*What the task asks*: Copy exactly the last part of the entries, starting from the line with "X12949Y14929D02*" and including the final line.

*Information shown*:
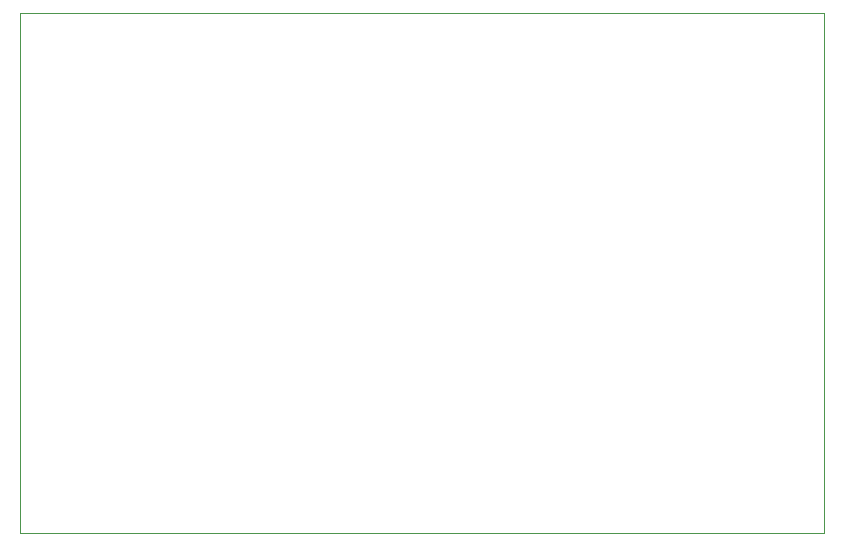
<source format=gbp>
%TF.GenerationSoftware,KiCad,Pcbnew,9.0.1*%
%TF.CreationDate,2025-07-09T23:19:27+08:00*%
%TF.ProjectId,IMU,494d552e-6b69-4636-9164-5f7063625858,rev?*%
%TF.SameCoordinates,Original*%
%TF.FileFunction,Paste,Bot*%
%TF.FilePolarity,Positive*%
%FSLAX45Y45*%
G04 Gerber Fmt 4.5, Leading zero omitted, Abs format (unit mm)*
G04 Created by KiCad (PCBNEW 9.0.1) date 2025-07-09 23:19:27*
%MOMM*%
%LPD*%
G01*
G04 APERTURE LIST*
%TA.AperFunction,Profile*%
%ADD10C,0.050000*%
%TD*%
G04 APERTURE END LIST*
D10*
X11700000Y-11200000D02*
X18500000Y-11200000D01*
X18500000Y-15600000D01*
X11700000Y-15600000D01*
X11700000Y-11200000D01*
M02*

</source>
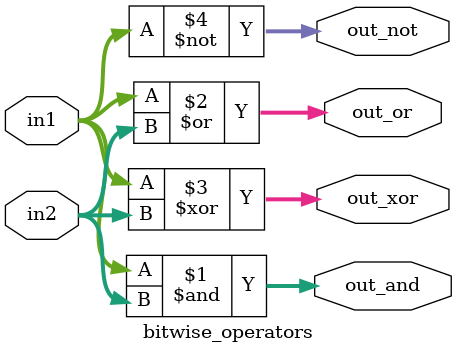
<source format=v>
module bitwise_operators (
  input [7:0] in1,
  input [7:0] in2,
  output [7:0] out_and,
  output [7:0] out_or,
  output [7:0] out_xor,
  output [7:0] out_not
);

  assign out_and = in1 & in2;
  assign out_or = in1 | in2;
  assign out_xor = in1 ^ in2;
  assign out_not = ~in1;

endmodule
</source>
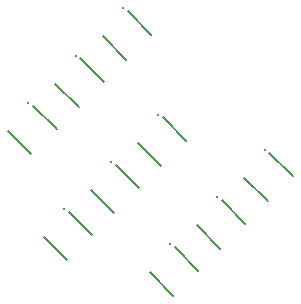
<source format=gto>
%FSLAX33Y33*%
%MOMM*%
%ADD10C,0.15*%
%ADD11C,0.2X0.*%
%ADD12C,0.2X0.*%
%ADD13C,0.2X0.*%
%ADD14C,0.2X0.*%
%ADD15C,0.2X0.*%
%ADD16C,0.2X0.*%
%ADD17C,0.2X0.*%
%ADD18C,0.2X0.*%
%ADD19C,0.2X0.*%
D10*
%LNtop silkscreen_traces*%
%LNtop silkscreen component 0b2ec78b889fa681*%
G01*
X1949Y15929D02*
X3929Y13949D01*
X4071Y18051D02*
X6051Y16071D01*
D11*
X3664Y18298D03*
%LNtop silkscreen component aa2ad5c2276a115c*%
D10*
X12949Y14929D02*
X14929Y12949D01*
X15071Y17051D02*
X17051Y15071D01*
D12*
X14664Y17298D03*
%LNtop silkscreen component f00f0886dcd7b053*%
D10*
X9949Y23929D02*
X11929Y21949D01*
X12071Y26051D02*
X14051Y24071D01*
D13*
X11664Y26298D03*
%LNtop silkscreen component becf046d8cbe18d5*%
D10*
X21949Y11929D02*
X23929Y9949D01*
X24071Y14051D02*
X26051Y12071D01*
D14*
X23664Y14298D03*
%LNtop silkscreen component 1bfe57d5f175ffed*%
D10*
X5949Y19929D02*
X7929Y17949D01*
X8071Y22051D02*
X10051Y20071D01*
D15*
X7664Y22298D03*
%LNtop silkscreen component 0cf5d6c2c48c976c*%
D10*
X8949Y10929D02*
X10929Y8949D01*
X11071Y13051D02*
X13051Y11071D01*
D16*
X10664Y13298D03*
%LNtop silkscreen component c553d5c0c6166a56*%
D10*
X17949Y7929D02*
X19929Y5949D01*
X20071Y10051D02*
X22051Y8071D01*
D17*
X19664Y10298D03*
%LNtop silkscreen component bba6a3268ea616f7*%
D10*
X13949Y3929D02*
X15929Y1949D01*
X16071Y6051D02*
X18051Y4071D01*
D18*
X15664Y6298D03*
%LNtop silkscreen component 5909d0c3ddc7cfbd*%
D10*
X4954Y6934D02*
X6934Y4954D01*
X7076Y9055D02*
X9055Y7076D01*
D19*
X6669Y9302D03*
M02*
</source>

*Exercise answer*:
X12949Y14929D02*
X14929Y12949D01*
X15071Y17051D02*
X17051Y15071D01*
D12*
X14664Y17298D03*
%LNtop silkscreen component f00f0886dcd7b053*%
D10*
X9949Y23929D02*
X11929Y21949D01*
X12071Y26051D02*
X14051Y24071D01*
D13*
X11664Y26298D03*
%LNtop silkscreen component becf046d8cbe18d5*%
D10*
X21949Y11929D02*
X23929Y9949D01*
X24071Y14051D02*
X26051Y12071D01*
D14*
X23664Y14298D03*
%LNtop silkscreen component 1bfe57d5f175ffed*%
D10*
X5949Y19929D02*
X7929Y17949D01*
X8071Y22051D02*
X10051Y20071D01*
D15*
X7664Y22298D03*
%LNtop silkscreen component 0cf5d6c2c48c976c*%
D10*
X8949Y10929D02*
X10929Y8949D01*
X11071Y13051D02*
X13051Y11071D01*
D16*
X10664Y13298D03*
%LNtop silkscreen component c553d5c0c6166a56*%
D10*
X17949Y7929D02*
X19929Y5949D01*
X20071Y10051D02*
X22051Y8071D01*
D17*
X19664Y10298D03*
%LNtop silkscreen component bba6a3268ea616f7*%
D10*
X13949Y3929D02*
X15929Y1949D01*
X16071Y6051D02*
X18051Y4071D01*
D18*
X15664Y6298D03*
%LNtop silkscreen component 5909d0c3ddc7cfbd*%
D10*
X4954Y6934D02*
X6934Y4954D01*
X7076Y9055D02*
X9055Y7076D01*
D19*
X6669Y9302D03*
M02*
</source>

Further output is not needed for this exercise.